ACTIVITY:
Counting only lines below that contain the string "inches", give the total as a single number.

RECORDS PROVIDED: Begin

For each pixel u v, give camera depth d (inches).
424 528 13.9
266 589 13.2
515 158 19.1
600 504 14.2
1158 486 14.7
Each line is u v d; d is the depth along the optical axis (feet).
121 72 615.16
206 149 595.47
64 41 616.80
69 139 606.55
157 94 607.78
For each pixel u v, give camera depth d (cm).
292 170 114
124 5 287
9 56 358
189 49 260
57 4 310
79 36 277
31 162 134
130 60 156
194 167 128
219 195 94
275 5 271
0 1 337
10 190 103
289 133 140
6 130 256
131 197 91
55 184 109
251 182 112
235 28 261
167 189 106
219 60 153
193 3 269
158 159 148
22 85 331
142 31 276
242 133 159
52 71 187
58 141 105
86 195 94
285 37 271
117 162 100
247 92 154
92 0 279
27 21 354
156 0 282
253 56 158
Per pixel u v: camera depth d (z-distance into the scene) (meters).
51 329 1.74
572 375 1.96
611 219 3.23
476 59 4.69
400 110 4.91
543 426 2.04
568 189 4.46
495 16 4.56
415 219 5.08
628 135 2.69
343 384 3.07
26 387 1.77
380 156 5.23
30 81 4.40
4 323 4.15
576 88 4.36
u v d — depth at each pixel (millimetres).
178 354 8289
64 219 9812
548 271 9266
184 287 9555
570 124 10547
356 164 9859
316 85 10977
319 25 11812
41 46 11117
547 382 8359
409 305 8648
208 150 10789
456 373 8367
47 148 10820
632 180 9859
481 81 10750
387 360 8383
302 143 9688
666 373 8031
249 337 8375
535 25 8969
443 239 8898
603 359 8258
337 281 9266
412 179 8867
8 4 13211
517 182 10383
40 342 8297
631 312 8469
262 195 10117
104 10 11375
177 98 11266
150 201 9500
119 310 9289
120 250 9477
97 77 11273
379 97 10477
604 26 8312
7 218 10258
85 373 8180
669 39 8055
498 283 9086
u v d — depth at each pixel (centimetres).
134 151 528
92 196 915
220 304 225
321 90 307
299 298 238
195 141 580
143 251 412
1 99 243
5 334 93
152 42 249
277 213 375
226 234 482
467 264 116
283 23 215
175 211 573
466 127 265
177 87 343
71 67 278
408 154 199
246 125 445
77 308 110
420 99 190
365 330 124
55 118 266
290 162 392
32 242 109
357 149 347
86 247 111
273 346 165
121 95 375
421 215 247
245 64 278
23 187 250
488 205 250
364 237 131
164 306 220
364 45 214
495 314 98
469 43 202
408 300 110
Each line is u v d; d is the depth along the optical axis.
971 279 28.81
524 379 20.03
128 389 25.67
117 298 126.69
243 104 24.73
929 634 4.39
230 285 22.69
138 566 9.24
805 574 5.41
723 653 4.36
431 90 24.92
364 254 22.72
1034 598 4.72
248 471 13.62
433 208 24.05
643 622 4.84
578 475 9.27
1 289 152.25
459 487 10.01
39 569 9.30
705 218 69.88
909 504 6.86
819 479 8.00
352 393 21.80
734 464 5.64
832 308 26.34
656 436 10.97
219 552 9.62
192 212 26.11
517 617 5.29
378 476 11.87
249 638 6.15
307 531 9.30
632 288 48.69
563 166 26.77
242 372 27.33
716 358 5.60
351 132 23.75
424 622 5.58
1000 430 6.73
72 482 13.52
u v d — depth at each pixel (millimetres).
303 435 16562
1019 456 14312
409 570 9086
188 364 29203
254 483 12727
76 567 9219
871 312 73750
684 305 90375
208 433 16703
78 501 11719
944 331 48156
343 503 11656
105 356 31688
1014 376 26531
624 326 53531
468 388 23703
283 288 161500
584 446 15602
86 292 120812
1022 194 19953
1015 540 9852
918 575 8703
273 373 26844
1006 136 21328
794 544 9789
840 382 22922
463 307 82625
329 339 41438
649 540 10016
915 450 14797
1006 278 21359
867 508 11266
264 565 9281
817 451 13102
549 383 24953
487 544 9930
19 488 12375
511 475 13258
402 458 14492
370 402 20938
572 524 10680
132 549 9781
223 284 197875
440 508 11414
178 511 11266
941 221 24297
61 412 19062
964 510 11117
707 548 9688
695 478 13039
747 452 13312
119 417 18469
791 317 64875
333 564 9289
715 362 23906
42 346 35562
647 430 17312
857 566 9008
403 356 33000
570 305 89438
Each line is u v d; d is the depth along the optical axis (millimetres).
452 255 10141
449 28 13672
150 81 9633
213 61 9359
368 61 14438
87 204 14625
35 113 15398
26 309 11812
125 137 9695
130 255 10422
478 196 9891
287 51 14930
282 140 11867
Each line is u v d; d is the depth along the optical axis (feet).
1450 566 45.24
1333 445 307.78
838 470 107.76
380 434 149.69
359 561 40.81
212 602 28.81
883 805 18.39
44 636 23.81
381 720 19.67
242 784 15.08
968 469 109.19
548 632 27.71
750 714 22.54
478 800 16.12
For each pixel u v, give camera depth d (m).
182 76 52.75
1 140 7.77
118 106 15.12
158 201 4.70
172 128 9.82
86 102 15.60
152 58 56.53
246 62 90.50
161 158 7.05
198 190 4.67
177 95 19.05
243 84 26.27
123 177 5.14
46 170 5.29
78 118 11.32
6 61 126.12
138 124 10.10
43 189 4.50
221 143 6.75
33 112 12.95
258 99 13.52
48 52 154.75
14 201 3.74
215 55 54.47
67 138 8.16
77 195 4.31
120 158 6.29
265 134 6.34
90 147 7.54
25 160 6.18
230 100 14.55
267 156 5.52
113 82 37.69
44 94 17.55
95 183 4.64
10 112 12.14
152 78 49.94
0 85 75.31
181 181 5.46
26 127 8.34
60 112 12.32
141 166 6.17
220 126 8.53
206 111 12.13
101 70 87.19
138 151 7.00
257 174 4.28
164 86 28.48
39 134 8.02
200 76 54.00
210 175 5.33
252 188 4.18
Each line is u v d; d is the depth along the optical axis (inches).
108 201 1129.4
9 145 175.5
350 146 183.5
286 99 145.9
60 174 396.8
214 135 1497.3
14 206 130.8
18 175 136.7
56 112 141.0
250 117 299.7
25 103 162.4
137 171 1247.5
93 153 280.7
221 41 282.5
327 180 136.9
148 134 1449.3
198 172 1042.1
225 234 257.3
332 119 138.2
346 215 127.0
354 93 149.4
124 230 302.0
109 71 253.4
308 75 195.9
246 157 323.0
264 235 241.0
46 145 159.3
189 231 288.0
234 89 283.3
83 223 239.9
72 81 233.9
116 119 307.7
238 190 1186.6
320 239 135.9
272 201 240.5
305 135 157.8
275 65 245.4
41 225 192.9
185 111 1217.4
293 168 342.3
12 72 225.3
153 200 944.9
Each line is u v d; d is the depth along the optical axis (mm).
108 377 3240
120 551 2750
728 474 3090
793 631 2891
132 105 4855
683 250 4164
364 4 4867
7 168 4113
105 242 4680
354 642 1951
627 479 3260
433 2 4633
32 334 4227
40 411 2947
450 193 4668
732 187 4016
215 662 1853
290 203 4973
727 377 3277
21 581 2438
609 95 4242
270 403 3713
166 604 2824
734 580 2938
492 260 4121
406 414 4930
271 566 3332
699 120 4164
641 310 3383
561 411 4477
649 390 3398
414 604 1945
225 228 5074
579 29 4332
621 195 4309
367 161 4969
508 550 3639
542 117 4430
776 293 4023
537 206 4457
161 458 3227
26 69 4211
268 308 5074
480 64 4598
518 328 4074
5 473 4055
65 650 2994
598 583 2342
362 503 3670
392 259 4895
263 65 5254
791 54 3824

RECORDS PROVIDED: End

RESPONSE:
2